Do I worry that she'll pull something if I go away for a night? Not really. Don't get me wrong, the thought crosses your mind, but when I think about it, it's my insecurity more than really thinking she'll pull something else.
You've been through this, as we all have, and there are SO many things that people in A's do and say to tip their hand that I feel like it would almost be impossible for her to have another one without me knowing. Maybe a ONS she could get away with, but with all we've been through and her remarkable turnaround these last 9 months, I just don't see it, at least not at this moment.
There were a couple times shortly after the A ended for OM, but not for W (she still hung on even though OM had moved on to his next victim months before) that I went away for a few days (once for work and once for pleasure) that I was so sure in my mind that he'd be coming to visit for that good by boink that while I was away it was all I could think about. But when I got home and W was in a totally pissy mood, it reaffirmed to me that W wanted OM to visit and he blew her off. I even saw a TM between W and a GF stating that on one of the trips.

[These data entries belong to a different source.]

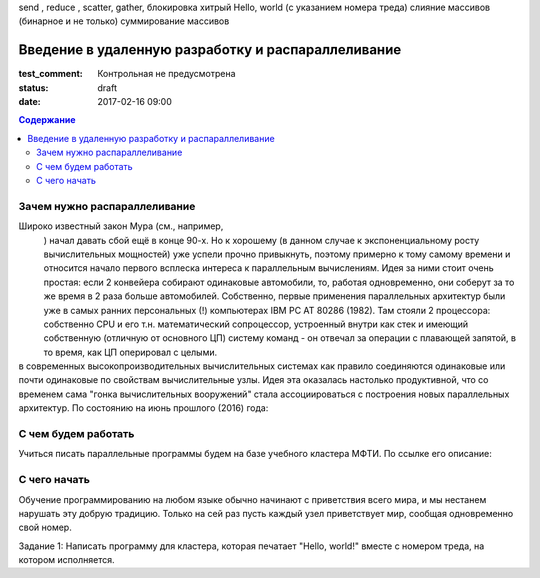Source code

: send , reduce , scatter, gather, блокировка
хитрый Hello, world (с указанием номера треда)
слияние массивов (бинарное и не только)
суммирование массивов


Введение в удаленную разработку и распараллеливание 
###################################################

:test_comment: Контрольная не предусмотрена
:status: draft


:date: 2017-02-16 09:00

.. default-role:: code
.. contents:: Содержание

Зачем нужно распараллеливание
=============================

Широко известный закон Мура (см., например,
 .. __: https://ru.wikipedia.org/wiki/%D0%97%D0%B0%D0%BA%D0%BE%D0%BD_%D0%9C%D1%83%D1%80%D0%B0
 ) начал давать сбой ещё в конце 90-х. Но к хорошему (в данном случае к экспоненциальному росту вычислительных мощностей) уже успели прочно привыкнуть, поэтому примерно к тому самому времени и относится начало первого всплеска интереса к параллельным вычислениям. Идея за ними стоит очень простая: если 2 конвейера собирают одинаковые автомобили, то, работая одновременно, они соберут за то же время в 2 раза больше автомобилей. Собственно, первые применения параллельных архитектур были уже в самых ранних персональных (!) компьютерах IBM PC AT 80286 (1982). Там стояли 2 процессора: собственно CPU и его т.н. математический сопроцессор, устроенный внутри как стек и имеющий собственную (отличную от основного ЦП) систему команд - он отвечал за операции с плавающей запятой, в то время, как ЦП оперировал с целыми.

в современных высокопроизводительных вычислительных системах как правило соединяются одинаковые или почти одинаковые по свойствам вычислительные узлы. Идея эта оказалась настолько продуктивной, что со временем сама "гонка вычислительных вооружений" стала ассоциироваться с построения новых параллельных архитектур. По состоянию на июнь прошлого (2016) года:
 .. __:https://www.top500.org/lists/2016/06/

С чем будем работать
====================

Учиться писать параллельные программы будем на базе учебного кластера МФТИ. По ссылке его описание: 

.. __: {filename}/extra/teach_cluster_mipt.pdf

С чего начать
=============

Обучение программированию на любом языке обычно начинают с приветствия всего мира, и мы нестанем нарушать эту добрую традицию. Только на сей раз пусть каждый узел приветствует мир, сообщая одновременно свой номер. 

Задание 1: Написать программу для кластера, которая печатает "Hello, world!" вместе с номером треда, на котором исполняется.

So yes, being as new to piecing as you are, those feelings are totally normal, but ya know what? Like I told Pearl on her thread, if she's going to do that or go there again, I'm done and won't look back, so if she wants to F it up, that's her business.
Hope this helps.
Hope4us
Me - 49, W 49 S22 & S18 Dday 9/4/07 W claims NC 4/7/08 8/29/09 - Divorce Busted. Lots to work through, but we're going to make it.